From the front room dotted with half a dozen tables covered in hand-stitched
cloths, we move to the kitchen. There, she proudly spells out the
ingredients and spices stewing in great iron kettles on the stove. She
eventually spreads the feast on a long table in the anteroom separating the
cooking and dining areas. I pile my plate high, sampling all of the eleven
exotic delicacies, from chackalacka (a mix of cabbage, green beans, baked
beans, green peppers and onions stewed in tomato sauce and flavored with
curry) to moroho (spinach, onions and squash mixed with a liberal toss of
fresh chiles) to green sweet potatoes doused in a blend of sugar and salt.
Plate in hand, I take a
seat in the dining room where I get my second serving of hope, served up by
Roy Anthony.
Tall, lanky and
theatrical, Anthony is dressed in tight jeans and a navy blue pull-over. Two
silver chains dangle around his neck. His thick black hair stands at
attention in a flat top, while the sides of his head are close-cropped,
almost shaved. The result gives maximum exposure to his prominent bone
structure, highlighted over his eyes with two thinly painted eyebrows.
A hair stylist, the
25-year-old youth talks about dressing to look his best, his favorite dance
clubs in the city and the difficulties of getting alone-time with his
boyfriend since they both live at home.
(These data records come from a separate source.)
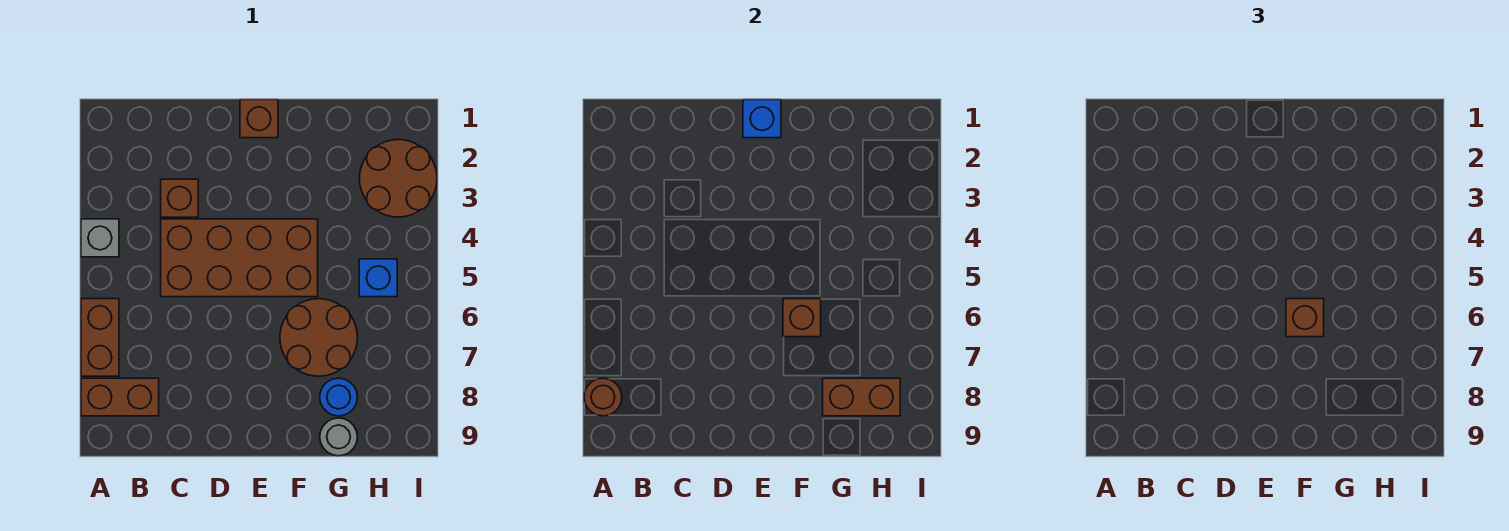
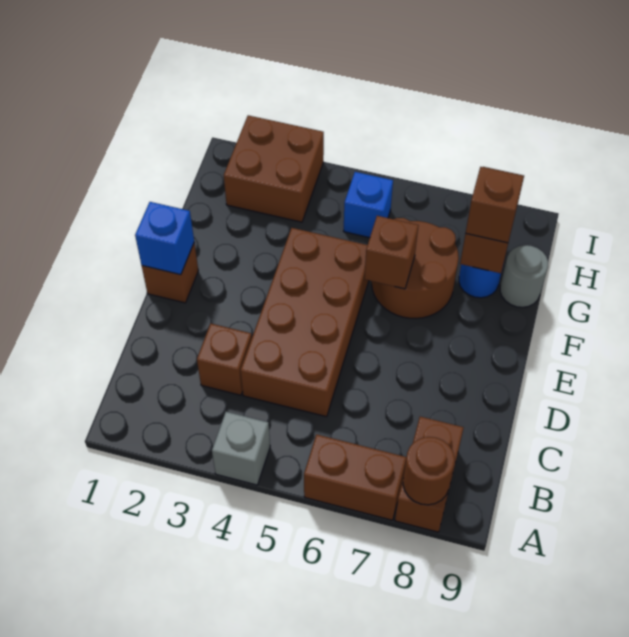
brown 1x1 brick [1286,299,1324,337] -> brown 1x1 brick moved to [466,167,524,243]
brown 2x2 round brick [359,140,437,217] -> brown 2x2 brick [224,115,324,222]

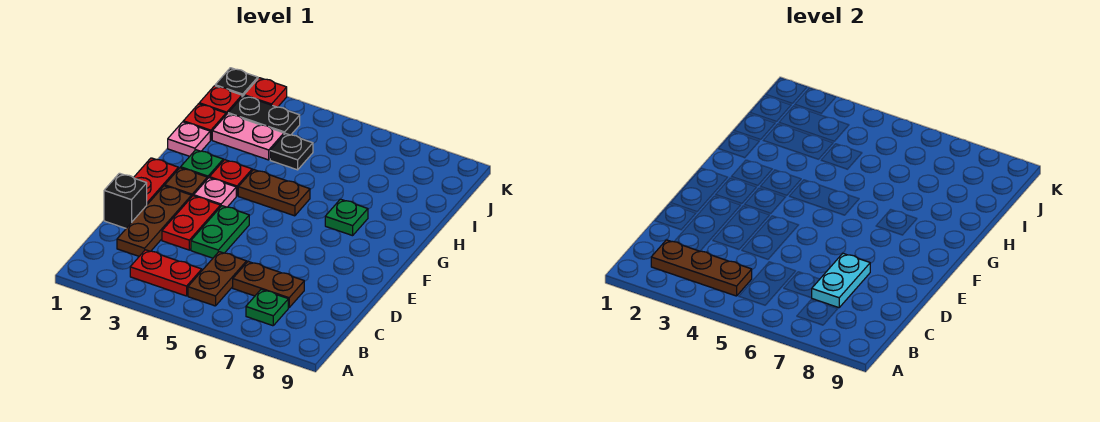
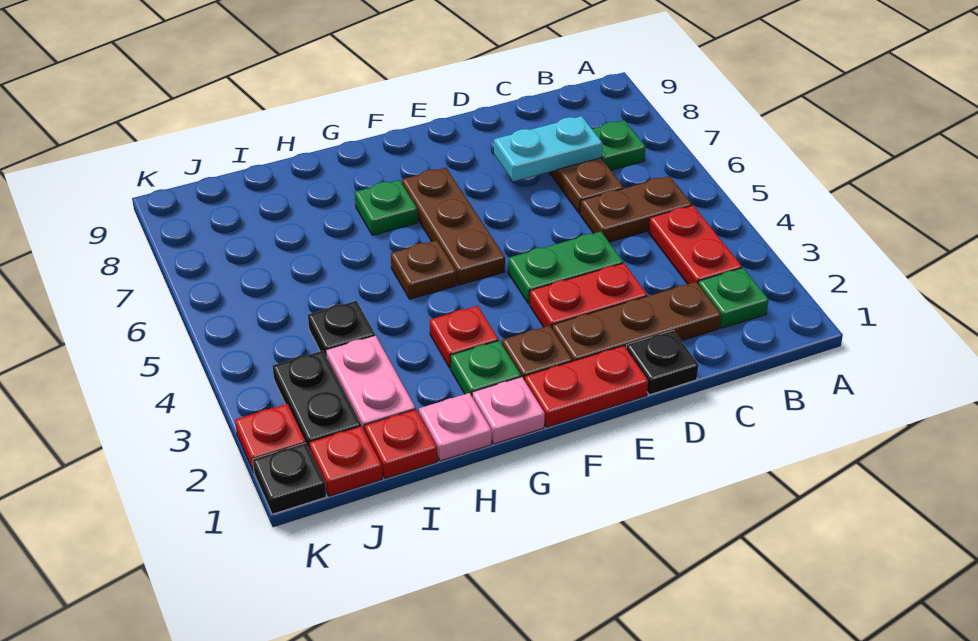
none -> green 1x1 plate [698,268,769,328]
brown 1x3 plate [651,240,752,296] -> brown 1x3 plate moved to [402,168,505,285]
black 1x1 brick [104,173,147,228] -> black 1x1 plate [626,330,698,395]
pink 1x1 plate [194,178,236,207] -> pink 1x1 plate moved to [472,377,545,444]
brown 1x2 plate [238,170,310,216] -> brown 1x1 plate [391,240,456,299]

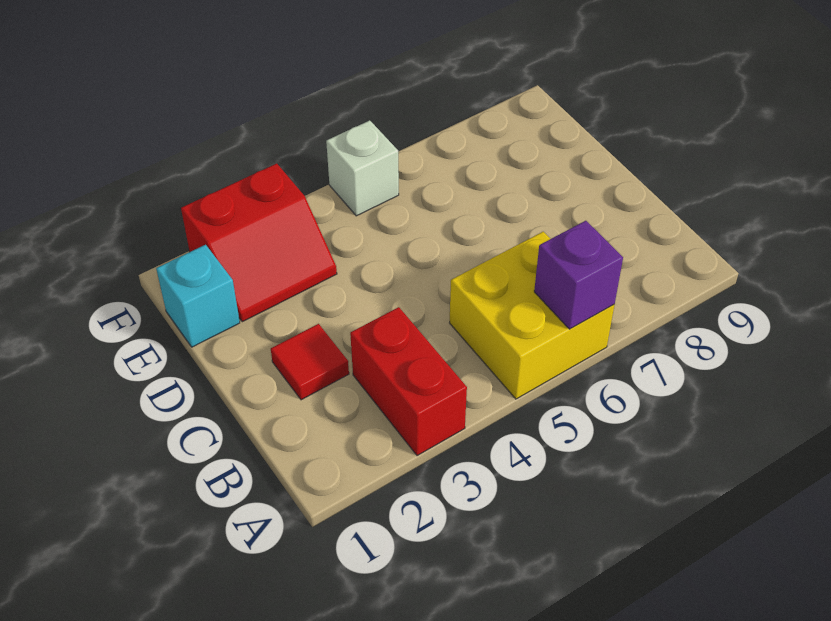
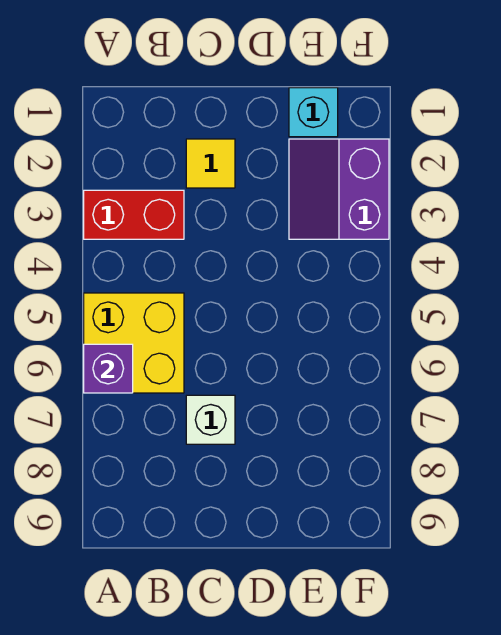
red 1x1 tile [271,324,349,400] -> yellow 1x1 tile [186,139,235,188]
red 2x2 slope [181,163,337,322] -> purple 2x2 slope [289,139,389,239]
white 1x1 brick [326,120,399,216] -> white 1x1 brick moved to [186,395,235,444]

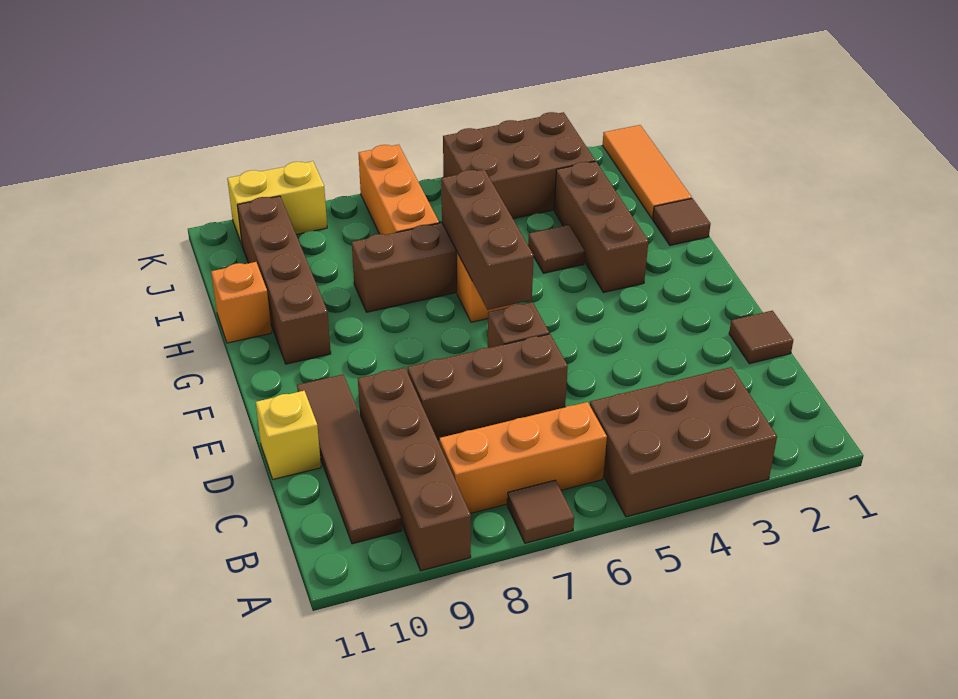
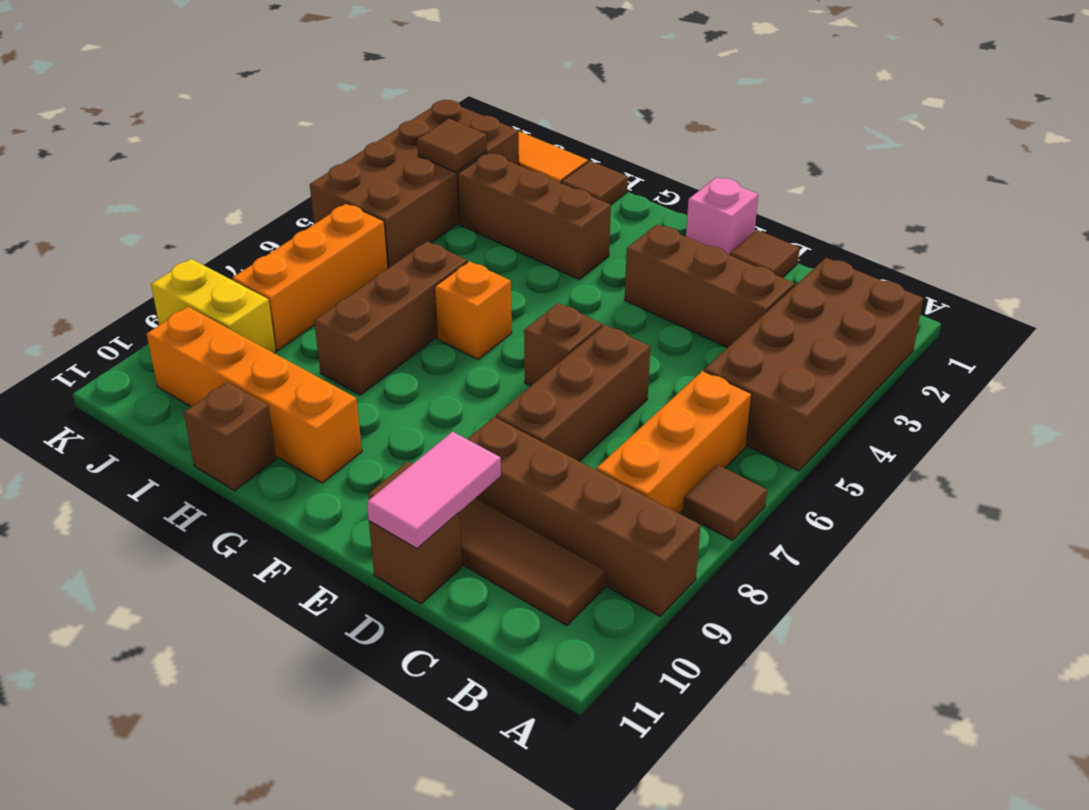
brown 2x3 brick [590,367,777,517] -> brown 2x4 brick [704,258,923,471]
none -> pink 1x2 tile [367,432,501,548]
yellow 1x1 brick [256,391,321,479] -> brown 1x1 brick [369,513,462,604]
none -> pink 1x1 brick [686,177,758,255]
brown 1x3 brick [441,169,534,310] -> brown 1x3 brick moved to [625,225,795,347]
brown 1x4 brick [237,196,331,364] -> orange 1x4 brick [147,307,362,483]
brown 1x1 tile [528,225,585,273] -> brown 1x1 tile moved to [417,119,487,172]
orange 1x1 brick [211,262,272,343] -> brown 1x1 brick [184,382,276,491]
orange 1x3 brick [359,145,439,235] -> orange 1x3 brick turned to [232,203,388,350]
brown 2x3 brick [443,112,595,219] -> brown 2x4 brick [310,100,519,268]
yellow 1x2 brick [227,161,327,244] -> yellow 1x2 brick turned to [151,259,276,353]

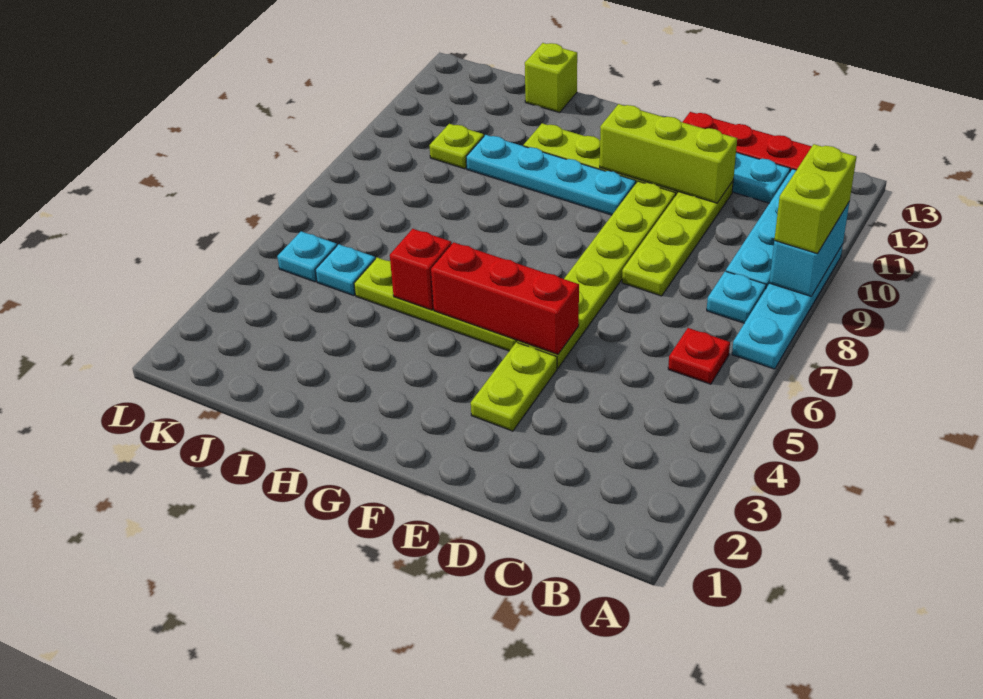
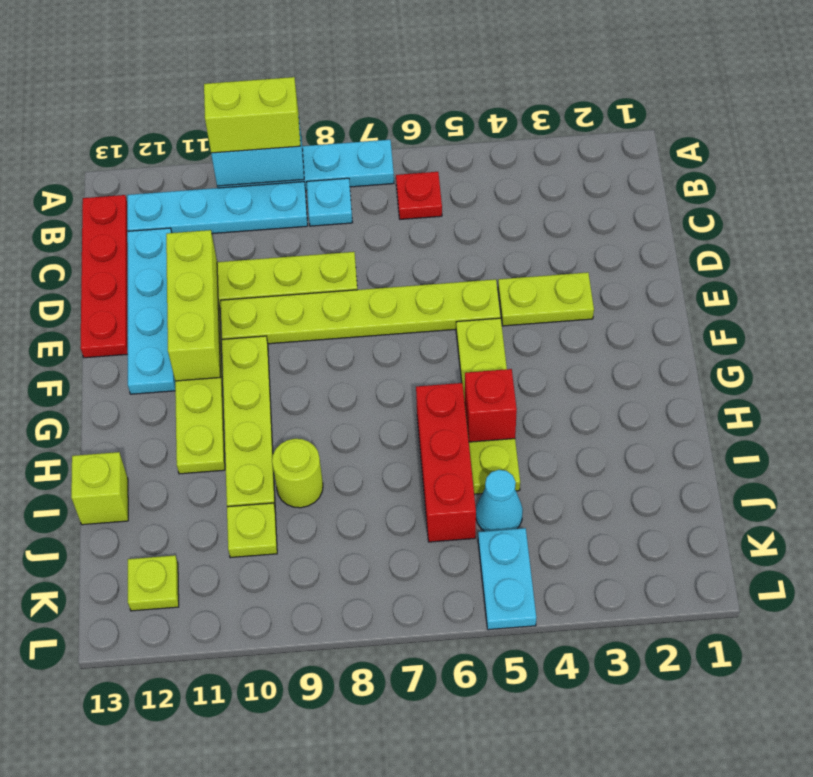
red 1x3 brick [431,242,579,355] -> red 1x3 brick moved to [416,383,476,542]
cyan 1x4 plate [466,135,636,215] -> lime 1x4 plate [222,336,275,507]
none -> lime 1x1 round brick [272,439,323,508]
cyan 1x1 plate [315,244,375,296] -> cyan 1x1 cone [476,470,523,531]
cyan 1x1 plate [277,231,337,282] -> cyan 1x2 plate [478,528,536,630]
none -> lime 1x1 plate [128,555,179,611]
In many ways, Anthony could almost
be any young gay man anywhere.
Growing up in the
township as an overtly gay teen was a bleakly different story, remembers
Anthony.
The other boys “used
to call me moffie all the time,” he says, invoking the South African
equivalent of the word fag. “They used to chase us and attack us with
their hands.” Even when he wasn’t being taunted, “I constantly heard
rumors, people talking about me.”
The big change, he
says, came when the new Constitution was written, explicitly spelling out
protection for gays and lesbians. While recognizing the legal power behind
such a document, he says for him personally and for many others, the
transformation was less about amending the law than it was about guiding
social attitudes.
He admits there are
plenty of challenges as he and his generation forge their new gay identity.
One of the biggest, he
concedes, is overcoming the history of racial tensions that linger between
the country’s white and black gay men. He notes that while the gay bars
are not “officially” segregated—as they once were—many still are
“in reality.” And just as important as racial equality is the issue of
economic segregation, he points out.
“I don’t think I
could ever have a white boyfriend,” he confesses. “I don’t think I
could have that kind of love for a white person, because of all that has
happened.”
Despite those
misgivings, however, he insists there is not widespread fear or anxiety
between white and black gays in general. “You can’t believe how things
have improved,” he says shaking his head. “Now we have a future
together.”
But even more, he
relishes the bonds he has made with other black gay men in the township. He
knows of eight others, “and we stick together like that!” he says,
clasping his hands in an emphatic motion.
Most in the previous
generation of South Africa’s black gay men, he knows, “didn’t have the
luxury of struggling to create a gay identity. With the political situation
[apartheid], it was all about race.”
But the 1994 Constitution “allowed me to take
on a new attitude,” he explains. “I thought, ‘I no longer have to take
this [harassment] from others!’ It was a powerful personal revelation. And
I think that was the important thing that happened to people like me all
over South Africa. It gave us the power to go out and make changes.”